Sebelum saya memulai review ini, saya ingin memberitahu satu hal, yaitu saya belum pernah menonton film-film Batman sebelum dan film Superman yang saya pernah tonton hanya Man of Steel. Jadi saya tidak akan membandingkan film ini dengan inkarnasi-inkarnasi Batman atau Superman yang lebih dulu muncul.
Batman v Superman disutradarai oleh Zack Snyder dan mengambil cerita beberapa bulan setelah pertempuran hebat antara General Zod (Michael Shannon) dan Superman (Henry Cavill). Ia pun menjadi tokoh kontroversial. Ada sisi yang mendukung adanya dewa penyelamat ini, ada juga yang membencinya sepenuh hati. Bruce Wayne a.k.a. Batman (Ben Affleck) mengambil sisi yang membenci. Alasannya, ia menyalahkan Superman atas banyaknya korban jiwa yang tidak diselamatkan dan merencanakan balas dendam. Sementara itu, Lex Luthor (Jesse Eisenberg), miliyuner di Kota Gotham, juga melihat Superman sebagai ancaman dan berusaha untuk membujuk Senator Jude Finch (Holly Hunter) untuk mengizinkan perusahaanya mengambil kryptonite bekas terraforming General Zod yang gagal untuk dijadikan senjata mengalahkan Superman.

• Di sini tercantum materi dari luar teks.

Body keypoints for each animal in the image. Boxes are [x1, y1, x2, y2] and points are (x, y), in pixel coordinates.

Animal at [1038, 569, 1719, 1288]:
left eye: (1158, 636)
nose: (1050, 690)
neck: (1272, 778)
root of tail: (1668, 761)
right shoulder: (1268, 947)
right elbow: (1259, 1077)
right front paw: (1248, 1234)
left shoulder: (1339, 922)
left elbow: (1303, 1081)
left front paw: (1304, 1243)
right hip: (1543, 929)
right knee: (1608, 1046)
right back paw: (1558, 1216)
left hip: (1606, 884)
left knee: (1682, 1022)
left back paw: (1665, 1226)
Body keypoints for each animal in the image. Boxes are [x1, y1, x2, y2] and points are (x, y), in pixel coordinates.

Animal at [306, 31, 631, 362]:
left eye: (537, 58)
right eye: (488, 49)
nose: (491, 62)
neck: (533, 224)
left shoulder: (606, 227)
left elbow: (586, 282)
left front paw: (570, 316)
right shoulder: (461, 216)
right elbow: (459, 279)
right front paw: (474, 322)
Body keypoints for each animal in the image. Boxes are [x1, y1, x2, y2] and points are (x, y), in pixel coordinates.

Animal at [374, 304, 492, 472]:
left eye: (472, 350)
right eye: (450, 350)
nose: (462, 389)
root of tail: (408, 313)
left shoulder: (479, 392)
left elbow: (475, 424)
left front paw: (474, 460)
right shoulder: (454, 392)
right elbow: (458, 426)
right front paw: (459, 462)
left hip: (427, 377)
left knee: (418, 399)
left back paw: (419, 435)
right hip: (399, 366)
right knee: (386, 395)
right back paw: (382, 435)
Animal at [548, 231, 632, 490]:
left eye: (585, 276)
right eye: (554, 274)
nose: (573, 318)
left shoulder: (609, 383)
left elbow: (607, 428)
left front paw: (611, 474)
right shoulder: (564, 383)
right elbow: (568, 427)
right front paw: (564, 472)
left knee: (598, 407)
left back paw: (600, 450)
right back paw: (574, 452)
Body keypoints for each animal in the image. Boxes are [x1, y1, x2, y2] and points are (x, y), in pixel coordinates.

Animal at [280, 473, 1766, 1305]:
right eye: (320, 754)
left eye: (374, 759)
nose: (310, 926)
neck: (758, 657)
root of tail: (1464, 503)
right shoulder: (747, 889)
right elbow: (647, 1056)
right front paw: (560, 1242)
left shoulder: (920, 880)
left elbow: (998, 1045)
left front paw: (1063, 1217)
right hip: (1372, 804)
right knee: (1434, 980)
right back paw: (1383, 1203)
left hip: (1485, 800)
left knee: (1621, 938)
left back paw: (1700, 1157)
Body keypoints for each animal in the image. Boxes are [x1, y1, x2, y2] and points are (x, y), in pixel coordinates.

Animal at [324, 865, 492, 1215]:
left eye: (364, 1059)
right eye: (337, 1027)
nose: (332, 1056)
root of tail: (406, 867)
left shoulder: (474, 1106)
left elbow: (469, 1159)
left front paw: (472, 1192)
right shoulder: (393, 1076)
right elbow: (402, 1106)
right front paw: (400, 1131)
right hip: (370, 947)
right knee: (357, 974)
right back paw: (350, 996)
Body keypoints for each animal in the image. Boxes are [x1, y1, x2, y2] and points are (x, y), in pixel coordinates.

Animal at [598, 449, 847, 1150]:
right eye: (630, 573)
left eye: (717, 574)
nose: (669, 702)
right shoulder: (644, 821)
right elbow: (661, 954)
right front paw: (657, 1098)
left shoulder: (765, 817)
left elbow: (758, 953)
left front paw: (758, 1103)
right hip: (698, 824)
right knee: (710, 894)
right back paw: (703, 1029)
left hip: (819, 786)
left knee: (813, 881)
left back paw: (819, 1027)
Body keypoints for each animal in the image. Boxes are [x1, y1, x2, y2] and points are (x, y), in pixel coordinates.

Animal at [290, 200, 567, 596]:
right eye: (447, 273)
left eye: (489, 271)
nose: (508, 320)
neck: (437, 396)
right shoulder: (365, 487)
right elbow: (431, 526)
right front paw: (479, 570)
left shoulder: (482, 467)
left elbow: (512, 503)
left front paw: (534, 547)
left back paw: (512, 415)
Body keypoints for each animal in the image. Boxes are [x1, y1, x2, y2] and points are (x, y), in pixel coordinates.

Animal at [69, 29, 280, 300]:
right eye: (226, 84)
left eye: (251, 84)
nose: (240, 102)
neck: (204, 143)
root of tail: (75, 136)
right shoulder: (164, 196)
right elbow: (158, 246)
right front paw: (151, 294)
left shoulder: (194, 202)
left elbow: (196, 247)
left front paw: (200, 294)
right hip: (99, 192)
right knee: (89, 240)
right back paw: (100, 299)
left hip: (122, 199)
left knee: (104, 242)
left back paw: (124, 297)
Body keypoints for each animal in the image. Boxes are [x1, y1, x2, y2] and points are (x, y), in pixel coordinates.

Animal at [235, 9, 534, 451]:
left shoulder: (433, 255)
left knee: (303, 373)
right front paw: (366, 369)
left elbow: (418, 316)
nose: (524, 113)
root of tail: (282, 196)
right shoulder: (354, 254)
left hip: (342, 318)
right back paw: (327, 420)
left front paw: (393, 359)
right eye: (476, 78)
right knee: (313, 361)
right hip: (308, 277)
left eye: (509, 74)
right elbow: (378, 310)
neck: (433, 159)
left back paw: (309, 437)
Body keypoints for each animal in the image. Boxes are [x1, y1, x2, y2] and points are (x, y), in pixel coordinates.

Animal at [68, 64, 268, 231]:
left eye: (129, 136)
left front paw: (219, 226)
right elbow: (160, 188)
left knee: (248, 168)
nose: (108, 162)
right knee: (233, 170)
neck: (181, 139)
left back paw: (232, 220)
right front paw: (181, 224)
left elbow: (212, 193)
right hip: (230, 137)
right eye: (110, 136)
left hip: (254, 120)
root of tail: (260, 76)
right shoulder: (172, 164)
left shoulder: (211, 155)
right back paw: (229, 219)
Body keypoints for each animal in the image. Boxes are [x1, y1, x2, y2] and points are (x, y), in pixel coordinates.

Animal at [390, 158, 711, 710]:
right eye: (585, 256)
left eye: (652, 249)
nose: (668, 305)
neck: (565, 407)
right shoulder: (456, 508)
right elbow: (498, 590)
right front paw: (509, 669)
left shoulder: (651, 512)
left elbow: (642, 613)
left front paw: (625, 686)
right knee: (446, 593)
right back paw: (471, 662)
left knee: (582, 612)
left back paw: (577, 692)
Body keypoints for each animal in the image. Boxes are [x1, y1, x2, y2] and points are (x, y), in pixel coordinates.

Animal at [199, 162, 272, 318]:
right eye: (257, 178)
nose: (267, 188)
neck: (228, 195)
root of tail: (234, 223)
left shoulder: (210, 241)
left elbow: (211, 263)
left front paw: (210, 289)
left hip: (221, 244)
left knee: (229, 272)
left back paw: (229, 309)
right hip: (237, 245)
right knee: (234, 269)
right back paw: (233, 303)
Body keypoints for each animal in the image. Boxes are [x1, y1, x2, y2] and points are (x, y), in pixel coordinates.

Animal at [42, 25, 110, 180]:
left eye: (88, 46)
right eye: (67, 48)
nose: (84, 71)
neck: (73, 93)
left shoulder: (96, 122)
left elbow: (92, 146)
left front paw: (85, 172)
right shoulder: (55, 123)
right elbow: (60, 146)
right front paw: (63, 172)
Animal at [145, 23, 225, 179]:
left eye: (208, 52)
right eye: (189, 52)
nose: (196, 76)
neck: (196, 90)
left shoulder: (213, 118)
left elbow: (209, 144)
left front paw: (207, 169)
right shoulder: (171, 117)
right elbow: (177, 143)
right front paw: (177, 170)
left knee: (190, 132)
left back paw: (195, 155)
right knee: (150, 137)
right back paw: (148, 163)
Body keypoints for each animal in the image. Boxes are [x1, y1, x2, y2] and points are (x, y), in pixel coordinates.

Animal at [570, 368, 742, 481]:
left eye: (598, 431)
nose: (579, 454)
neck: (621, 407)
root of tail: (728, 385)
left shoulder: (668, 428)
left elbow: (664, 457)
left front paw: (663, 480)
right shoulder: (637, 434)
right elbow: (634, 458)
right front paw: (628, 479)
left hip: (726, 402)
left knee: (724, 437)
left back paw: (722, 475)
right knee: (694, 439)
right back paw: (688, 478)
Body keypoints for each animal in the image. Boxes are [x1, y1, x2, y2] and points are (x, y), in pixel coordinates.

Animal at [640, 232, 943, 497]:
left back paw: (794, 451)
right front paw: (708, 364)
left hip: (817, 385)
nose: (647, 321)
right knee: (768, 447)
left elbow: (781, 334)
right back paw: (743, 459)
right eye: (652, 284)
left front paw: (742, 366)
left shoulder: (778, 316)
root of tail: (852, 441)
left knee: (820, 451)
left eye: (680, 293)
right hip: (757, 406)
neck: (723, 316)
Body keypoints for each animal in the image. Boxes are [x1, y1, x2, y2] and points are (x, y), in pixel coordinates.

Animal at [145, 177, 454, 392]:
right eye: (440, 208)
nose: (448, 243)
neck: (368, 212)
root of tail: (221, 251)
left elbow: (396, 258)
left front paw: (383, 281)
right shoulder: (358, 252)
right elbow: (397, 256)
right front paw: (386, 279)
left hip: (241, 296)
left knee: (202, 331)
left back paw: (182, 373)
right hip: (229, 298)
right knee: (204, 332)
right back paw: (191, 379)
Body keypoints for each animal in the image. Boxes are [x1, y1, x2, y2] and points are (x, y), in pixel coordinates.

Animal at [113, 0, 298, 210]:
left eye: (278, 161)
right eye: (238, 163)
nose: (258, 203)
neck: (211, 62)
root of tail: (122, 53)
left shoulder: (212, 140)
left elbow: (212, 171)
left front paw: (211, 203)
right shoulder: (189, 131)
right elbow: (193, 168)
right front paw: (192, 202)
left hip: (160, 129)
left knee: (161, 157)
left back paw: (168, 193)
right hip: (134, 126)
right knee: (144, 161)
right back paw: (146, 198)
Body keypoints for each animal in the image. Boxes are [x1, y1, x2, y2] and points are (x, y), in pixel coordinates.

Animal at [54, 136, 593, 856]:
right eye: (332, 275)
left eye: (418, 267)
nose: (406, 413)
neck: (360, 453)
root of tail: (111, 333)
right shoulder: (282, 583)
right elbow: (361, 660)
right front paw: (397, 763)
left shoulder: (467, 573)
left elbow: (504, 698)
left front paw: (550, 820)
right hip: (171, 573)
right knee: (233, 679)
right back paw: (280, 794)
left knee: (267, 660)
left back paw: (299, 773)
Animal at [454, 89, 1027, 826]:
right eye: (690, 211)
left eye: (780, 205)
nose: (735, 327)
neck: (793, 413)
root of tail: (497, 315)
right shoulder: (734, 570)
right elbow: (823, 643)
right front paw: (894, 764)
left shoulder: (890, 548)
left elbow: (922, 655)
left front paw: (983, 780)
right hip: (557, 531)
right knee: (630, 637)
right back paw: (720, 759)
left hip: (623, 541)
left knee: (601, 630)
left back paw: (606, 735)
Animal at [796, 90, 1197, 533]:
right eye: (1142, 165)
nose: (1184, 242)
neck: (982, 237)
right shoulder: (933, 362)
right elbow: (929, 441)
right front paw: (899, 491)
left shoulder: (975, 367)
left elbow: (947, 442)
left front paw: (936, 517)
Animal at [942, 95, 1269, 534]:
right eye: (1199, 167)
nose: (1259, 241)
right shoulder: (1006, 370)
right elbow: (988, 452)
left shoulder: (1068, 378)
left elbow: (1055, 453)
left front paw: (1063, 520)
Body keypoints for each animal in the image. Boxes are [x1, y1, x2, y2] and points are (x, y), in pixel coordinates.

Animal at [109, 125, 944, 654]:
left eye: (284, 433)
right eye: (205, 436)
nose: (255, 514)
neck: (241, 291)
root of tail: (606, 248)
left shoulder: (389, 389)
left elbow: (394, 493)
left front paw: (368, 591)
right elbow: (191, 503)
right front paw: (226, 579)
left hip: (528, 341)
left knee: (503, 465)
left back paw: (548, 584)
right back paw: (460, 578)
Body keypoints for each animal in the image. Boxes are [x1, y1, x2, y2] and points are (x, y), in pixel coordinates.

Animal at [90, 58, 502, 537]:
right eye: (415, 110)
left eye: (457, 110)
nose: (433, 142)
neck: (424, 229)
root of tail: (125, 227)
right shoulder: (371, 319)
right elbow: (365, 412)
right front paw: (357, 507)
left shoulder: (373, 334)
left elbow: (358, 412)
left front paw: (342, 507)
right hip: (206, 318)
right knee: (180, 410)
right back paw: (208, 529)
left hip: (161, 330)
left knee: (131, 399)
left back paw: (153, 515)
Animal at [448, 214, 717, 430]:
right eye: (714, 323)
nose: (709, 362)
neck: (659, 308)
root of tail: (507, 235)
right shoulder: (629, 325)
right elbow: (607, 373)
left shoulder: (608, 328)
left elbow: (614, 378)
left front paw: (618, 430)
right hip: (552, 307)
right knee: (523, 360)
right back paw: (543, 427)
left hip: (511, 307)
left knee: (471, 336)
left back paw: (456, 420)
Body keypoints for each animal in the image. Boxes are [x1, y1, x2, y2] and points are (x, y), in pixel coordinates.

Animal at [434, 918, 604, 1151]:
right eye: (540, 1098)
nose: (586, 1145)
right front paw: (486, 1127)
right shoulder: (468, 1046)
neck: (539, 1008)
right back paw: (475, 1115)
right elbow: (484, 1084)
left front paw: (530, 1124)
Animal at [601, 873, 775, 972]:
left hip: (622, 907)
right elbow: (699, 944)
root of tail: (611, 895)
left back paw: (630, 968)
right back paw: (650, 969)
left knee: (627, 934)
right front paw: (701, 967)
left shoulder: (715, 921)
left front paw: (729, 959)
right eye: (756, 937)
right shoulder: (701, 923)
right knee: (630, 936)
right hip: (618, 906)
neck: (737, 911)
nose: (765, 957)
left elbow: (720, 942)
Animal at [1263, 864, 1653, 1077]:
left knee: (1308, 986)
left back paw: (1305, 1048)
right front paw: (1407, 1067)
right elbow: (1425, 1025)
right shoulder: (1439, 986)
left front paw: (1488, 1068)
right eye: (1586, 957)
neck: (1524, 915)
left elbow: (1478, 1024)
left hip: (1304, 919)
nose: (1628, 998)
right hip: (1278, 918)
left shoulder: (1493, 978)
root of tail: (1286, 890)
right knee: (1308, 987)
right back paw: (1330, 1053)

Pertanyaannya adalah, bagaimana cara memasukkan semua plot dan subplot ini ke sebuah film yang berdurasi hanya 2 jam 25 menit (minus kredit)? Yah, inilah hasilnya. Plot yang terlalu ramai berdesakan di film yang terlalu sempit, menjadikan film ini terlalu terburu-buru untuk menyelesaikan ceritanya. Score arahan Hans Zimmer dan Junkie XL juga tidak menambah poin plus, malah membuat film ini makin bising sekaligus berisik. (MILD SPOILER AHEAD) Selain itu, scene yang menunjukkan teaser 3 tokoh Justice League yang seharusnya membuat saya terkejut dan tidak sabar, malah membuat saya terkejut DAN keheranan. Scene itu sangat poorly placed dan datang entah dari mana, sehingga tidak berkerja seperti yang diinginkan.
The best thing about this film? Jesse Eisenberg. Dari seluruh cast yang well-acted, he is the one that stands tall. Kalian bisa bilang bahwa semua yang meragukan Jesse saat pertama kali ia ditunjuk menjadi Lex Luthor itu salah besar. Jesse berhasil menangkap sosok Lex Luthor yang kejam, tak punya ampun, sinting, sekaligus weird, charming dan sedikit innocent. Ben Affleck juga membuktikan kemampuan aktingnya sebagai Bruce Wayne yang dihantui oleh bayang-bayang kematian orang tuanya. Seluruh cast mampu membawa film ini tanpa membuat kita bosan sedetikpun. Babak terakhir di film ini adalah hal terbaik kedua. Dengan visual efek yang top-notch, sinematografi yang memukau dari Larry Fong, dan arahan Snyder yang membuat kita diujung tempat duduk kita, Batman v. Superman dapat dirampungi dengan akhir yang memuaskan.
Dari semua hal positif dan negative yang saya sudah bahas, satu hal yang paling mengganggu saya adalah tokoh Mercy Graves, asisten Lex Luthor yang diperankan oleh Tao Okamoto. Seriously, dia tidak menambah bobot apapun dalam film ini. I mean, what the hell is she doing? Dia hanya jadi pajangan dan malah cuma jadi alat agar Lex Luthor terlihat lebih kejam di mata kita. Ini adalah salah satu contoh buang-buang karakter. I suppose the filmmakers harusnya memberikan alasan yang lebih berguna kenapa dia ada di film ini. Saya harap masalah ini diperbaiki dalam home release yang menjanjikan penambahan durasi menjadi 30 menit lebih panjang dan penambahan karakter yang dihapus dari theatrical release, sesuai dengan visi asli Snyder, tanpa campur tangan studio.
Batman v Superman is an okay, if not good film. Meskipun dengan plotnya yang terlalu ditumpuk, film dapat berjalan dengan mulus dan antisipasi yang dipendam oleh fans maupun moviegoer biasa akan terbayar setelah berbulan-bulan di-php, thanks to superb cast, visual efek yang memukau, dan arahan Snyder yang keeps us to the edge of our seat.